So, I was reading this book titled 'Word Power Made Easy', and encountered a question in the exercise as:

We thought the actress to be (she, her), but we weren't sure.

From natural intuition, I inferred that it must be 'her', but the book claims 'she' as the answer. Any reason for this? Some insight would really help.

  • According to conventional grammar, if you say 'A is B' both should be in the subject case (as in 'it is I'). So the speaker thought "The actress is she". However, this can seem stilted in everyday conversation. Oct 10, 2018 at 7:59
  • @KateBunting More than just stilted: it’s downright wrong here. The rule is that both A and B should be the same case, but since this is an embedded infinitival clause, A (“the actress”) is in the oblique case so the complement should be as well. If you switch the two around, you get “They thought her (not *she) to be the actress”. The book doesn’t know the grammar it’s purporting to teach; it’s simple hypercorrection. Oct 10, 2018 at 8:03
  • On a different language site, the same example is cited, but the answer given is "her" See– forum.wordreference.com/threads/to-be-she-or-to-be-her.3063725
    – Mari-Lou A
    Oct 10, 2018 at 8:11
  • Another questioner on another different site (2012) says the question is from …*word power made easy* and the book specifically says that she is incorrect.
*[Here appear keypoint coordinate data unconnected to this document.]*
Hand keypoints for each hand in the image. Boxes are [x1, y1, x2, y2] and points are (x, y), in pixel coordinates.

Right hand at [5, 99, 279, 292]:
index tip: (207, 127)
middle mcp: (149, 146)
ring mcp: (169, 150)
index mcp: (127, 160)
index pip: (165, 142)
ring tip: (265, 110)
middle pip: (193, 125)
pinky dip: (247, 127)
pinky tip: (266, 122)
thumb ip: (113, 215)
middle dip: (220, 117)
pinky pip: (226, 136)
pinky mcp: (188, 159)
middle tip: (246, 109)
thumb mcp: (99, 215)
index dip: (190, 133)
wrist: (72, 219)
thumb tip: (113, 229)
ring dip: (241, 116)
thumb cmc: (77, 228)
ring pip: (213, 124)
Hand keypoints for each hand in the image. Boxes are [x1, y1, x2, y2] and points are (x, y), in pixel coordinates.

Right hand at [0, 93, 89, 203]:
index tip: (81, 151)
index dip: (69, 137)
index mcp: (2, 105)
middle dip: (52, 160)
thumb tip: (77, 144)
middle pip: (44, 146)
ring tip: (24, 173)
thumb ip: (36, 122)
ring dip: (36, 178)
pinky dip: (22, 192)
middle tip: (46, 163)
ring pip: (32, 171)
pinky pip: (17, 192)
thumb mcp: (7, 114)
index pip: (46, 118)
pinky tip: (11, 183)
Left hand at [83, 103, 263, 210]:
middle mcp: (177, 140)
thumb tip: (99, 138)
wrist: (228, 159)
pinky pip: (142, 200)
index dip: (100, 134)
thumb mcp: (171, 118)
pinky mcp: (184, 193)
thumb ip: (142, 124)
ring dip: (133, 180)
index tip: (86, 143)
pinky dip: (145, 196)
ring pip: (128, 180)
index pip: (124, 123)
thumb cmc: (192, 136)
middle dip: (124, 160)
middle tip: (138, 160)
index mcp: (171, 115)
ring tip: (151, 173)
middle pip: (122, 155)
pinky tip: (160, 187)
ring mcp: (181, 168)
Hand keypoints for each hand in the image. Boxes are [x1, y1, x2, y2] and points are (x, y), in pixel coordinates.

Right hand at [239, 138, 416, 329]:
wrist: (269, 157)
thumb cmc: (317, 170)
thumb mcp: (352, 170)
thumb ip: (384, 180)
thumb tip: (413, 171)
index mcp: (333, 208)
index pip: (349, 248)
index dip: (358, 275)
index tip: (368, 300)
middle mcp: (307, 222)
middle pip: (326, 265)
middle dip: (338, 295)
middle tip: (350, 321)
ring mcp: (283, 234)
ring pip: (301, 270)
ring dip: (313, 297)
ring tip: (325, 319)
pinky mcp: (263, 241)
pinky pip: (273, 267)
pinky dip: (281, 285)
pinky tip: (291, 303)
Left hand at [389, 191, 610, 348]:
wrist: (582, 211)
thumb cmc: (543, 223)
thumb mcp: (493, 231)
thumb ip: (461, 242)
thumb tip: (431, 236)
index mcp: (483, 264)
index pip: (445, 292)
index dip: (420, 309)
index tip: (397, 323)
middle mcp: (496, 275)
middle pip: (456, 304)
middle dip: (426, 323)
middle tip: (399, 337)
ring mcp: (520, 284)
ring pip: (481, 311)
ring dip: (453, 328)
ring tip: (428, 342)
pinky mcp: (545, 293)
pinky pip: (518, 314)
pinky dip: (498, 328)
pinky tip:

PLEASE double check that the answer supplied by the same book as yours is indeed "she".
    – Mari-Lou A
    Oct 10, 2018 at 8:15
  • See I didn't realise it was him Oct 10, 2018 at 9:09

1 Answer 1


The book in fact says that her is correct. That's question 7, and the correct answer for 7 is her. Perhaps you confused it with the answer to 8, which is given as she.1 The relevant page is visible on google books: here.

1Question 8 is Was it (she, her) you were talking about?. The answer is given as she, which is correct for the formal style, but in the informal style it is also her. Compare with It is I who love you (formal) and It's me who loves you (informal) (CGEL, p. 459).

Interestingly, none of the three major contemporary comprehensive grammars of English (CGEL, ComGEL, and Longman) contain the construction to be + a personal pronoun with a nominative/accusative distinction.

Of course, as Janus Bahs Jacquet observed in the comments, this construction is a particular case of A is B, and the rule there is that A and B should be in the same case. In your example, A is in the accusative, since it is the direct object of the verb think (We thought her to be him), and so B must be in the accusative (me/her/him/us/them/whom) as well.

There is an ancient grammar that does discuss the particular case under discussion, here:

Perhaps this subject will be more intelligible by observing that the words in the cases preceding and following the verb to be, may be said to be in apposition to each other. Thus, in the sentence, 'I understood it to be him', the words it and him are in apposition; that is, they refer to the same thing, and are in the same case.